The Christmas Tree that put her on the Naughty List…

Reading time: 4 Minutes

Picture: Eamon Ward

As RDJ head of Insurance Fraud and in collaboration with Insurer clients I have had oversight over many successes before the courts in fighting fraudulent claims, many of which go unreported.

It can be argued that the tide is certainly turning in the ability to defend such claims with the introduction of stronger statutory provisions making fraudulent behaviour in civil claims a criminal offence. Recently the Courts have increased the armory available to defendants, allowing discovery of post-accident medical records, and awarding both costs orders and cost differential orders in the High Court.

Lastly, yet not to be underestimated, the media holds a powerful role in the fight against insurance fraud.

Last week, I acted for RSA Insurance in the defence of a claim taken by Ms. Kamila Grabska following a road traffic accident which occurred in February, 2017.

The Facts

It is important to note that this was not a low velocity impact collision and whilst airbags did not deploy, the matter was proceeding by way of assessment only, as it was accepted that a credible injury could have been sustained by the Plaintiff.

In 2021, the Plaintiff’s Solicitor issued a motion to transfer the Plaintiff’s claim to the High Court where the Plaintiff and/or her legal team believed that the claim was worth more than €60,000. At that juncture, they were alleging that the Plaintiff had ongoing symptomology and that her injuries were in fact deteriorating with time.

The Plaintiff had trained as a Beauty Therapist prior to the accident, albeit she had never been employed as a therapist until 3 weeks post the accident. She was working over 35 hours per week in 2019, at which point she alleged her injuries became so debilitating that she had to stop work. She received Illness Benefit for a period and thereafter qualified for Disability Allowance, which she was still receiving when the matter was listed before the High Court sitting in Limerick last week.

Until the case opened, the Plaintiff was alleging that as a result of the accident she required 4 hours of home care per week and that she would never work again and was therefore maintaining a future loss of earning claim in excess of €500,000. Her total claim for Special Damages amounted to in excess of €700,000, a figure which the plaintiff had verified on affidavit.

The court heard that the plaintiff was a 36 year old woman who was now undergoing injections every 6 months as a result of her injuries and who had engaged a number of medical experts in support of her claim including a GP, Orthopedic Surgeon, Neurosurgeon, Radiologist, Pain Specialist, Vocational Assessor and an Actuary.

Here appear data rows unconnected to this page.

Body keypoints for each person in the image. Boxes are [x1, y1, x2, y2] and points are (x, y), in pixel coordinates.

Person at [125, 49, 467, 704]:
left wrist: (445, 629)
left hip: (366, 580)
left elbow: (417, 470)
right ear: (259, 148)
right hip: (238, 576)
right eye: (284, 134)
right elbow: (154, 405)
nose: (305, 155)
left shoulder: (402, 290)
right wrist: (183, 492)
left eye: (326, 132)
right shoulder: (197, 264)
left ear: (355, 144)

There was no doubt but this was a case where there was significant risk to the Insurer should the Plaintiff’s experts and her evidence be accepted. However, evidence had been obtained of this woman undertaking a physical act that most of us could not do, even in the fullness of our health.

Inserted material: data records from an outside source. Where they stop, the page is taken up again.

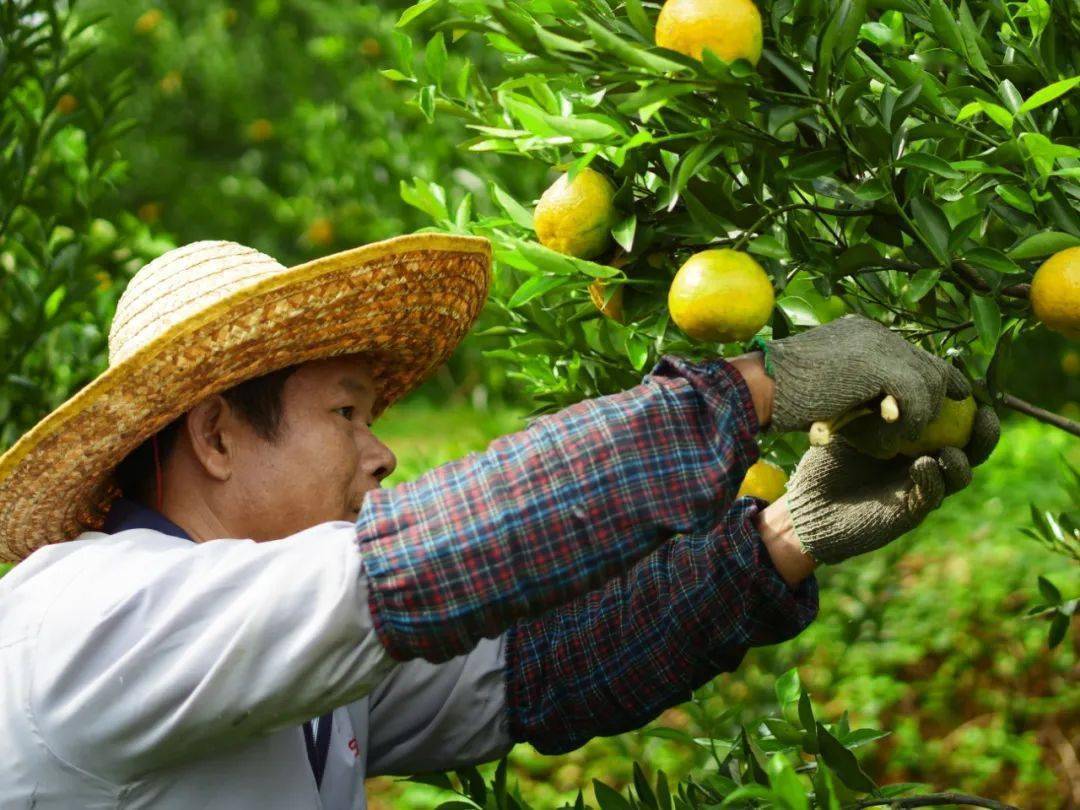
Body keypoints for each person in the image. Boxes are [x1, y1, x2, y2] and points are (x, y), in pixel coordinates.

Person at [0, 236, 998, 809]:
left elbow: (543, 673)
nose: (380, 453)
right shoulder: (85, 620)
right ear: (216, 436)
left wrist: (783, 537)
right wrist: (754, 389)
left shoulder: (295, 664)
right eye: (346, 413)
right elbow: (438, 557)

A photograph, published by the Irish Independent on the 8th January, 2018, had shown Ms. Grabska partaking in the Clare Annual Christmas Tree Throwing Competition where Ms. Grabska had won the women’s competition.

Just two days later the Plaintiff had attended a medical expert at which she had said she was in constant pain in the base of her neck and thoracic spine. She reported discomfort lifting heavy shopping, reaching overhead and difficulty sleeping. She reported that she cannot play a lot with her children, cannot kick a ball or swim with her children.

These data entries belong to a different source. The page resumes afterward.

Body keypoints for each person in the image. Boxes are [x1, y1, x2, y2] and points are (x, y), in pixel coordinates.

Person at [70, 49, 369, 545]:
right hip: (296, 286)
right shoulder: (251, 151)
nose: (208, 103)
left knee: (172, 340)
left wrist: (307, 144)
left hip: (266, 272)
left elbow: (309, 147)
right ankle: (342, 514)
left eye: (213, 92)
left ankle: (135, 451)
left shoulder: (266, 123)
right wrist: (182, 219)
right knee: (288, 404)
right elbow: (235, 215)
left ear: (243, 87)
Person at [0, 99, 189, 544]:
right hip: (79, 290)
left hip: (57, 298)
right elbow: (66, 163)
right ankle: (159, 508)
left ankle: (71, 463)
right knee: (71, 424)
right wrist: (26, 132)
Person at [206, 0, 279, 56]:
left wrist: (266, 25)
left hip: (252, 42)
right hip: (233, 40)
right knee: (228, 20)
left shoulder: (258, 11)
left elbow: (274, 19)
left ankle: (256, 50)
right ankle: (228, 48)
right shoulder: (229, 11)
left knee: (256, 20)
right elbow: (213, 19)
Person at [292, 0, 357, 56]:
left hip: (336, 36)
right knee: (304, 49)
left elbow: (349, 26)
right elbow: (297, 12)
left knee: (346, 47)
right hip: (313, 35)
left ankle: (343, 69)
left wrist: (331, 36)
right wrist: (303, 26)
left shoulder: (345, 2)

Furthermore, surveillance undertaken in 2023 was shown to the court of her partaking with her Dalmatian in a dog training session for 1.5 hours. The session was physical, active and showed her having the physical capacity to grapple with the dog, bend, stretch and constantly wrestle a thick rope toy from the dog’s mouth without difficulty.

In light of the evidence available to the defence team, this was undoubtedly a case we felt we had to run to trial, however to do so still took courage by RSA Insurance given that if we did not succeed the Plaintiff was promoting a claim in excess of €760,000.

The case ran and was ultimately dismissed by Ms. Justice Carmel Stewart after a Section 26 application (an application to dismiss on the basis of fraudulent evidence) by Murray Johnson SC assisted by Sandra Barnwell BL and an Order for the Defendant’s Costs was made against the Plaintiff.

Whilst it was disappointing that the Court made no recommendation of a referral to the DPP, this is not required in order for the matter to be investigated by the Gardaí under the Civil Liability and Courts Act, 2004. Just this week, the fraud prevention provision under this Act had its teeth significantly sharpened, after Judge Sinead Behan sitting in the Circuit Criminal Court sentenced a man, with no previous convictions, to 18 months (suspending 9 months) in prison after he pleaded guilty to two charges of making false and misleading statements under the 2004 Act and also pleaded guilty to a deception charge contrary to Common Law in attempting to make a gain by way of compensation for personal injury.

The widely publicised “Christmas Tree Case” coupled with the news of this criminal prosecution must surely now serve as a significant deterrent to any of those claimants pursuing fraudulent or exaggerated claims.

A custodial sentence is not something one would like to find wrapped up underneath the Christmas Tree!